_DIRECTIONS_. Update the material below by changing every "common name" to "vernacular name" and keeping everything else the same. Leave out the pictures when you give the lines again.
****************
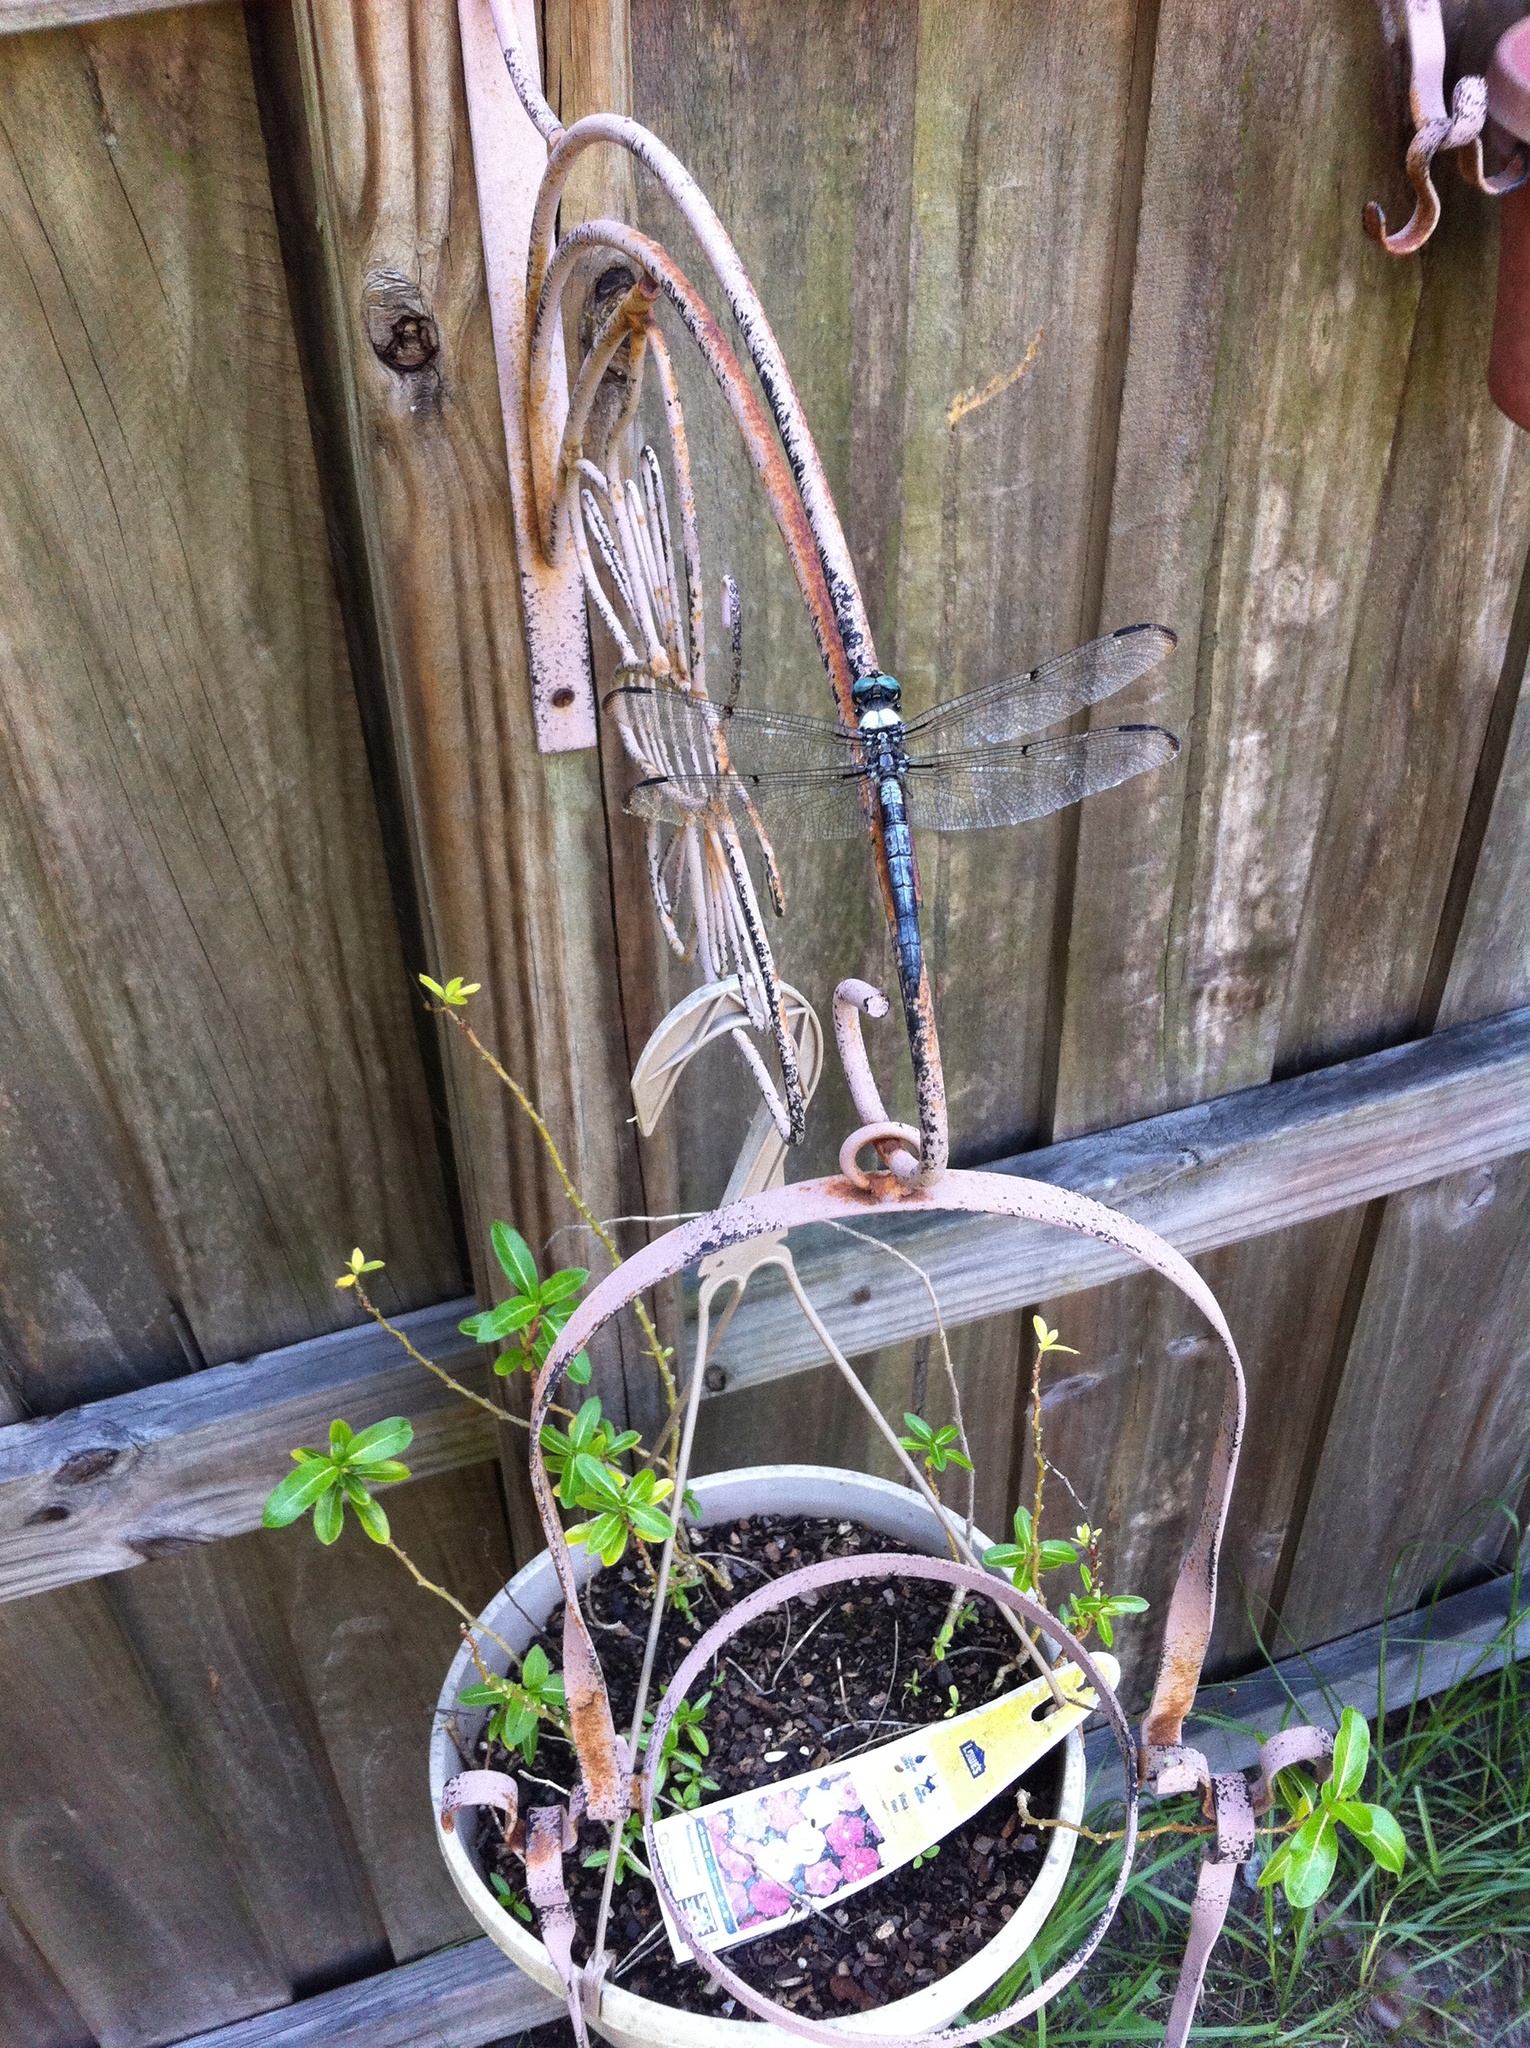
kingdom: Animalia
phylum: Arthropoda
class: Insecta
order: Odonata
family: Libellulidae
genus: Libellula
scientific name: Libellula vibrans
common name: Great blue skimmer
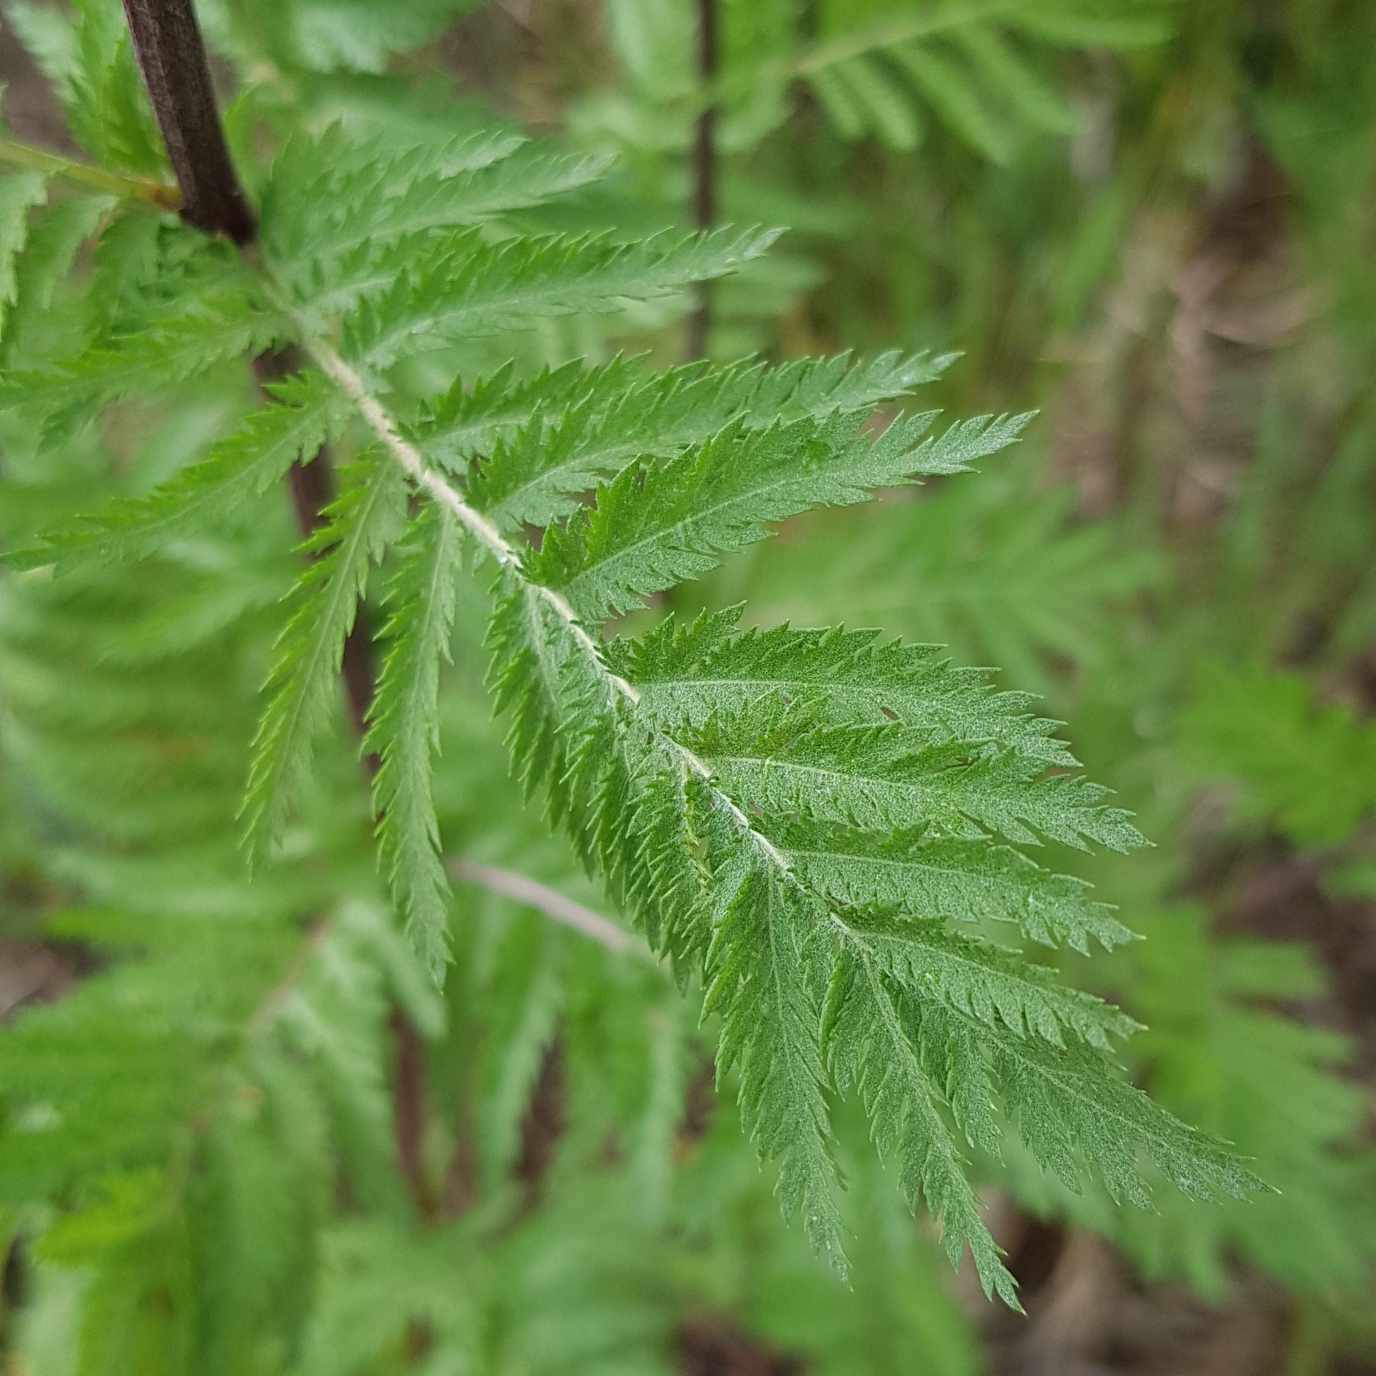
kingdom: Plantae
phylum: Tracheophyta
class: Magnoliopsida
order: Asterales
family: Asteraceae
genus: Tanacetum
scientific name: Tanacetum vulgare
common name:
****************
_FULL RESPONSE_.
kingdom: Animalia
phylum: Arthropoda
class: Insecta
order: Odonata
family: Libellulidae
genus: Libellula
scientific name: Libellula vibrans
vernacular name: Great blue skimmer
kingdom: Plantae
phylum: Tracheophyta
class: Magnoliopsida
order: Asterales
family: Asteraceae
genus: Tanacetum
scientific name: Tanacetum vulgare
vernacular name:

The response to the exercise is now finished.